Given exercise A
In the dijet anomaly detection text, what cone size was used with the anti-k_T algorithm to cluster the jets?

Source text

--------------------------------------------------

The kinematics of the photons and neutrons detected by BCAL are displayed in appendix B. A comparison of the 'original' feature distributions injected in the cAE, the 'reconstructed' by the cAE and those dynamically 'generated' by cMAF can be found in appendix C, along with a comparison of the residuals and their corresponding generations.

3.2. Dijet AD at the LHC

Our architecture can be utilized in other problems too. Despite the multiple searches for physics BSM conducted at the LHC, new physics remains elusive as of today. In the last few years many novel approaches have been developed for AD in order to detect signal events which would stand out as anomalous with respect to a reference background: these span from new unsupervised AD technique leveraging on neural density estimation [4] to tag-and-train techniques that can be applied to unlabeled data thus offering to be less sensitive to subtle features of jets which may not be well modeled in simulation [22]. In this context, our architecture can be utilized to characterize how anomalous an individual event is with respect to a background events by remaining agnostic with respect to the individual events being analyzed.

In this paper we consider QCD dijet events as background and we look for BSM dijet events from the decay of a Zʹ. We utilized a suite of jets for SM and BSM particle resonances which is available on Zenodo (test set version 2.1) [23], provided by the authors of [24]. Primarily, we isolate $Z^{^{\prime}} \rightarrow t \bar{t}$ jets (anomalous signal) from SM QCD dijet (background) in order to remove the varying length feature vectors seen in other BSM datasets, such as $W^{^{\prime}} \rightarrow W + jj$ . The datasets have been generated with MADGRAPH [25] and PYTHIA8 [26]. The DELPHES [27] framework has been used for fast detector simulation. For a detailed description of the dataset we refer the reader to [23]. The simulated QCD [28] and BSM dijets [23] are produced with the same selection criteria¹⁶ .

Clustering of the jets was done using FASTJET [29], deploying the anti-k_T algorithm [30] with a cone size of R = 1.0. As stated in [23, 28], events within the datasets must meet the requirement of the leading jet having transverse momenta $\boldsymbol{p_T} \gt$ 450 GeV and the sub-leading jet having $\boldsymbol{p_T} \gt$ 200 GeV.

In this case we use only a single conditional, namely the leading jet transverse momentum, and form a fixed length feature vector consisting of the remaining four vector properties of the leading jet, its n-subjettiness variables, the sub-leading jet four vector and its n-subjettiness variables¹⁷ . N-subjettiness provides identification of N-pronged structures in jets, characterized by the jet's transverse momenta, radius and distance between predefined axis' in the azimuth-rapidity plane [31]. This feature vector then gets augmented with its residual vector from the cAE, resulting in a vector of 30 features at inference including residuals. We apply a further condition on the datasets, requiring the leading jet to have ${\boldsymbol{p_T}} \lt 800$ GeV in order to provide sufficient data as a function of the conditional parameter. We model the cMAF's transformed space in bins of 1 GeV.

The architecture is trained on ≈ 600 k QCD dijet events and validated on ≈ 50 k, retaining around 50 k for testing. We use only a single top jet file from [23] ( $m_t =$ 174 GeV), providing 50 k anomalous events. More details on the feature distributions of both classes can be found in appendix D which includes also a comparison of the 'original' feature distributions injected in the cAE, the 'reconstructed' by the cAE and those dynamically 'generated' by cMAF along with the residuals and their corresponding generations.

--------------------------------------------------

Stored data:

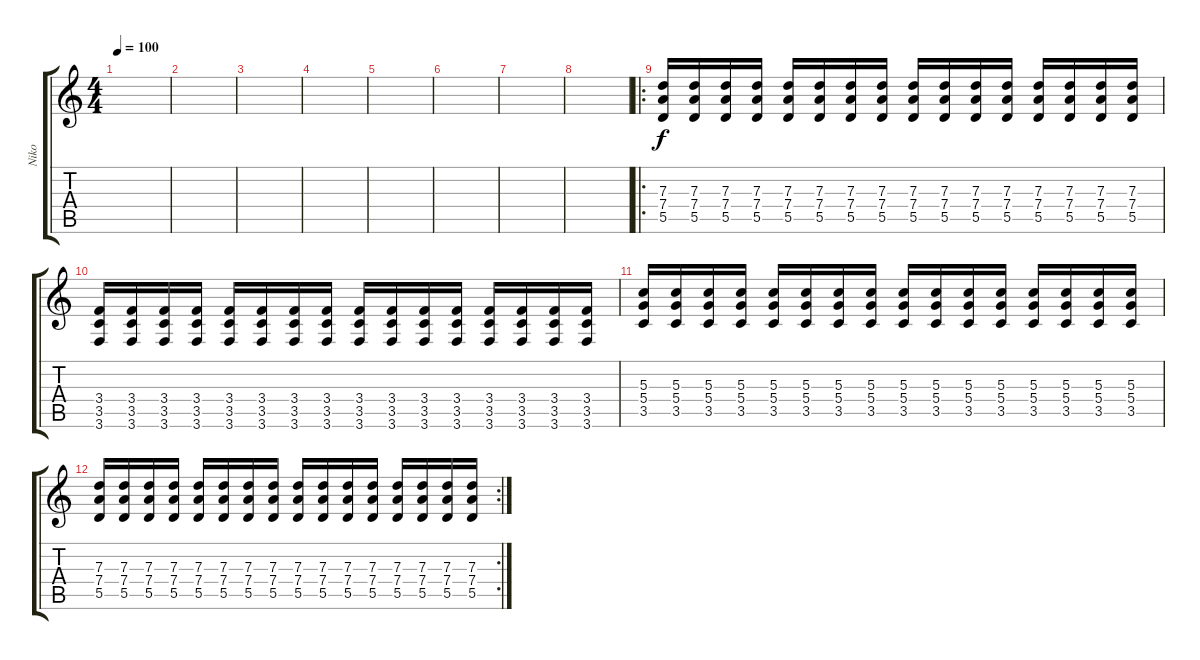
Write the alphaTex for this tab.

\track ("Niko" "Niko") {instrument distortionguitar}
\staff {score tabs}
\tuning (E4 B3 G3 D3 A2 D2) {hide}
\ts (4 4)
\tempo 100
\clef g2
\ks c
|
|
|
|
|
|
|
|
\ro
(7.3 7.4 5.5).16 (7.3 7.4 5.5).16 (7.3 7.4 5.5).16 (7.3 7.4 5.5).16 (7.3 7.4 5.5).16 (7.3 7.4 5.5).16 (7.3 7.4 5.5).16 (7.3 7.4 5.5).16 (7.3 7.4 5.5).16 (7.3 7.4 5.5).16 (7.3 7.4 5.5).16 (7.3 7.4 5.5).16 (7.3 7.4 5.5).16 (7.3 7.4 5.5).16 (7.3 7.4 5.5).16 (7.3 7.4 5.5).16 |
(3.4 3.5 3.6).16 (3.4 3.5 3.6).16 (3.4 3.5 3.6).16 (3.4 3.5 3.6).16 (3.4 3.5 3.6).16 (3.4 3.5 3.6).16 (3.4 3.5 3.6).16 (3.4 3.5 3.6).16 (3.4 3.5 3.6).16 (3.4 3.5 3.6).16 (3.4 3.5 3.6).16 (3.4 3.5 3.6).16 (3.4 3.5 3.6).16 (3.4 3.5 3.6).16 (3.4 3.5 3.6).16 (3.4 3.5 3.6).16 |
(5.3 5.4 3.5).16 (5.3 5.4 3.5).16 (5.3 5.4 3.5).16 (5.3 5.4 3.5).16 (5.3 5.4 3.5).16 (5.3 5.4 3.5).16 (5.3 5.4 3.5).16 (5.3 5.4 3.5).16 (5.3 5.4 3.5).16 (5.3 5.4 3.5).16 (5.3 5.4 3.5).16 (5.3 5.4 3.5).16 (5.3 5.4 3.5).16 (5.3 5.4 3.5).16 (5.3 5.4 3.5).16 (5.3 5.4 3.5).16 |
\rc 2
(7.3 7.4 5.5).16 (7.3 7.4 5.5).16 (7.3 7.4 5.5).16 (7.3 7.4 5.5).16 (7.3 7.4 5.5).16 (7.3 7.4 5.5).16 (7.3 7.4 5.5).16 (7.3 7.4 5.5).16 (7.3 7.4 5.5).16 (7.3 7.4 5.5).16 (7.3 7.4 5.5).16 (7.3 7.4 5.5).16 (7.3 7.4 5.5).16 (7.3 7.4 5.5).16 (7.3 7.4 5.5).16 (7.3 7.4 5.5).16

--------------------------------------------------

Given exercise B
Gather every line in the entries above that contains the word "instrument".

Task answer A
R = 1.0

Task answer B
\track ("Niko" "Niko") {instrument distortionguitar}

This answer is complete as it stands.